Wow.It’s crazy how God changed my heart. Just twenty minutes ago, I felt so distant from Him. I don’t even know the words to describe what just happened. All I can say is: He is able. All my feelings of being overwhelmed are gone. I felt so drained and my thoughts and feelings were all over the place, but now all I sense is stillness. Even though I have 400 pages to read and so much notes to go over, I no longer feel restlessness, but faith; faith that everything will work out. (Matthew 6:31-33:31 “So don’t worry about these things, saying, ‘What will we eat? What will we drink? What will we wear?’ 32 These things dominate the thoughts of unbelievers, but your heavenly Father already knows all your needs. 33 Seek the Kingdom of God above all else, and live righteously, and he will give you everything you need.)
To be honest, I’ve been struggling a lot spiritually this past week. Although it was only a couple of days, the spiritual battle was so tough. I felt weak and hopeless; I didn’t have faith that God would answer my calls. I thought I finally learned what it meant to be joyful in Christ but my thoughts this past week definitely proved me wrong. Because I felt so ashamed and discouraged, I turned away from Him. His presence was absent in my life and I couldn’t ignore it. So, I cried out for help but he didn’t answer immediately, which made me even more discouraged and frustrated.

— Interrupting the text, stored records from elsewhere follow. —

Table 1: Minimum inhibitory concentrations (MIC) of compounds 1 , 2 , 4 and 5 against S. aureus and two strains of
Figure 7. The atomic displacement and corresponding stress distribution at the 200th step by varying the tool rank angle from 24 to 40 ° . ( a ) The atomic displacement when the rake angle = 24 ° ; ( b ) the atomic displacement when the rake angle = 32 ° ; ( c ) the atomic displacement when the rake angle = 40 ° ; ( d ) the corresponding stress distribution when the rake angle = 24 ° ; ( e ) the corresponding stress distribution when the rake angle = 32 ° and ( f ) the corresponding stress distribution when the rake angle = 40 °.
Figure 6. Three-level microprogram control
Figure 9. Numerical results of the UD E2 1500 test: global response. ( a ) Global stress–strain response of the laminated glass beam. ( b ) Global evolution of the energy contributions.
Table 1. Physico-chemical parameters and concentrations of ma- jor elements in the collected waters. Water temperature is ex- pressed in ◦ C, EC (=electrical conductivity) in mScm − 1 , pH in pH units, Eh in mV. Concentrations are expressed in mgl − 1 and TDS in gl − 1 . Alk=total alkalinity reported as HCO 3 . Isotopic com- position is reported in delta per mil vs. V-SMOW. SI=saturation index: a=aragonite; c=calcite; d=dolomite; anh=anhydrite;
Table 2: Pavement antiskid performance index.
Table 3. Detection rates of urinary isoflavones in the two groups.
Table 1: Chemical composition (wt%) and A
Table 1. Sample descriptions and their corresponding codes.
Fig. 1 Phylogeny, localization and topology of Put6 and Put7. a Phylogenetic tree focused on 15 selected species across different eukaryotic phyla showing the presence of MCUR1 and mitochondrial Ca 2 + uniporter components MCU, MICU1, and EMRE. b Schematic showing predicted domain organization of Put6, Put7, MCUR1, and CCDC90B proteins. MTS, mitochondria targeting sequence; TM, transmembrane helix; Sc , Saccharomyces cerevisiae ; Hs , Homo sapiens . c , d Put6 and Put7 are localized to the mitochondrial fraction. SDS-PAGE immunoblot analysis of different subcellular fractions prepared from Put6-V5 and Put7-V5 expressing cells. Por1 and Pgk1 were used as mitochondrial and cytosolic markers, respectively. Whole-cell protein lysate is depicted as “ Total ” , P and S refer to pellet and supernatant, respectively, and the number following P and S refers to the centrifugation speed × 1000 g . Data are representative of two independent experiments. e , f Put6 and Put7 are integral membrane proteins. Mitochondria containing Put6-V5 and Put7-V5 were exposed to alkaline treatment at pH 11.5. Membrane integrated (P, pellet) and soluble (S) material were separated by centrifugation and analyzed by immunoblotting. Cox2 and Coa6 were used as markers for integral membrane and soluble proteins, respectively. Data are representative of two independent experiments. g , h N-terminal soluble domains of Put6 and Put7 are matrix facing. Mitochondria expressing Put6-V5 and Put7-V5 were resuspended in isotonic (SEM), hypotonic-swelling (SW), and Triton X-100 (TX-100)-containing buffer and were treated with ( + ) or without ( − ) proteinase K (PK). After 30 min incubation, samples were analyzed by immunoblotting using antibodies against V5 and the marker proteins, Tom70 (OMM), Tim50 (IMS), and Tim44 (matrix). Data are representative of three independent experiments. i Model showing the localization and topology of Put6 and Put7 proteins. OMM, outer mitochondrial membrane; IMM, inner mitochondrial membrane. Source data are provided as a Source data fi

My thoughts and emotions run much deeper than what’s being written and there are some things I can’t say… BUT, in conclusion, God answered me. Although we are blinded during times of hardships, it’s true that God never lets go.There’s no structured formula for how we can get back to that place of intimacy with God. All we can do is confess that we are weak, die to ourselves, and wait patiently upon Him in faith. He will not forsake you.